[Material to process Boundary: Start]

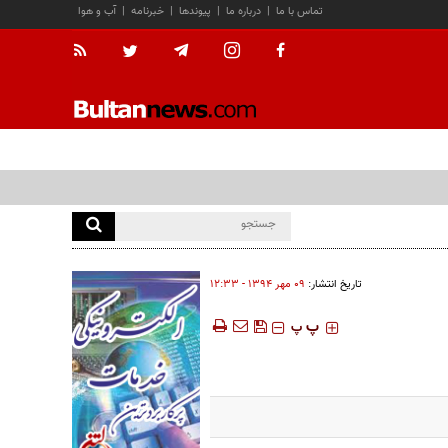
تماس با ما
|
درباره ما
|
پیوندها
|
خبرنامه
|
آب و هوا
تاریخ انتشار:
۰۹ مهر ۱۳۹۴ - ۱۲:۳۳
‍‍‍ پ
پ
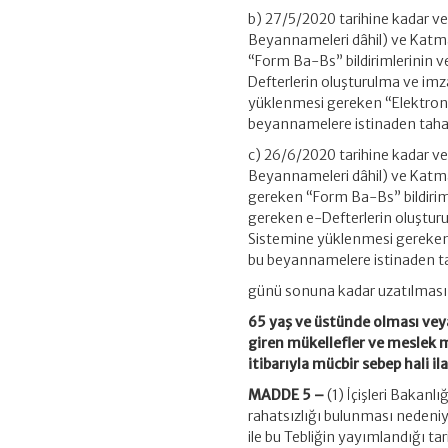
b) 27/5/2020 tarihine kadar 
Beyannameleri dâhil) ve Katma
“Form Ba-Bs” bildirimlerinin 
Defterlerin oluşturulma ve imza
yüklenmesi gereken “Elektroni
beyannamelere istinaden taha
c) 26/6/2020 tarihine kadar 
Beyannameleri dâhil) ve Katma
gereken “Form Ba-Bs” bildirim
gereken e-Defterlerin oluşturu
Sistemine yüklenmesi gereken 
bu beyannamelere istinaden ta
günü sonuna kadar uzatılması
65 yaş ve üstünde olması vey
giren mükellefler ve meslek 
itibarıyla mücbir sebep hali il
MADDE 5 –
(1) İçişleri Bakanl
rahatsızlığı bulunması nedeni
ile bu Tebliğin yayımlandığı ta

[Material to process Boundary: End]
[Material to process Boundary: Start]

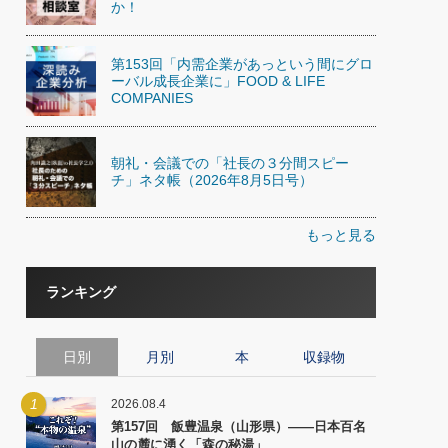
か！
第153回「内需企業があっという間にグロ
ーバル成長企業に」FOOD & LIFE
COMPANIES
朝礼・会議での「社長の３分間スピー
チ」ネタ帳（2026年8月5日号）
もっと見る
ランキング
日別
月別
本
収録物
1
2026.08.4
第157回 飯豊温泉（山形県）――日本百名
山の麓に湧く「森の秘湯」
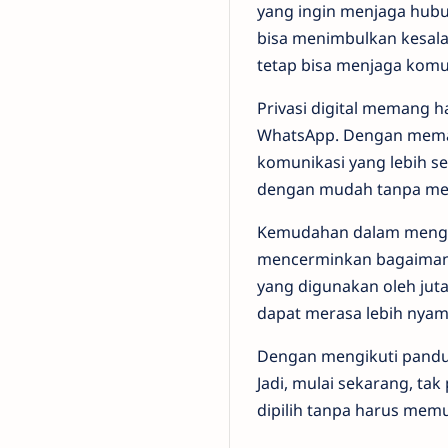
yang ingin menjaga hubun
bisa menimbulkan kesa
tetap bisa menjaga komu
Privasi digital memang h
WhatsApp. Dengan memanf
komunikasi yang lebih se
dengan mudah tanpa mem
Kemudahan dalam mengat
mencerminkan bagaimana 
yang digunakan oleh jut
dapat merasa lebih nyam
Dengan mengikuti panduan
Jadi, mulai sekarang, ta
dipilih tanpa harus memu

[Material to process Boundary: End]
[Material to process Boundary: Start]

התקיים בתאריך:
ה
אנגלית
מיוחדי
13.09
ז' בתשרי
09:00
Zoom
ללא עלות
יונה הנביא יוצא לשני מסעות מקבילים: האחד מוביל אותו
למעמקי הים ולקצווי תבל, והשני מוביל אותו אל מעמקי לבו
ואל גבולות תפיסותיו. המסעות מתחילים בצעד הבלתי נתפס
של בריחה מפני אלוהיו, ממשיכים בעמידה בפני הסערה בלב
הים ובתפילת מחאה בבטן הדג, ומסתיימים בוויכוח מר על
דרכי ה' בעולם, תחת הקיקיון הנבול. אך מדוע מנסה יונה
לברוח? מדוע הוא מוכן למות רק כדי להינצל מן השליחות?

[Material to process Boundary: End]

Of all the entries above, retype exactly the lines from the line with "itibarıyla mücbir sebep hali il" to the line with "ile bu Tebliğin yayımlandığı ta", both included, and no others.

Response to the task:
itibarıyla mücbir sebep hali il
MADDE 5 –
(1) İçişleri Bakanl
rahatsızlığı bulunması nedeni
ile bu Tebliğin yayımlandığı ta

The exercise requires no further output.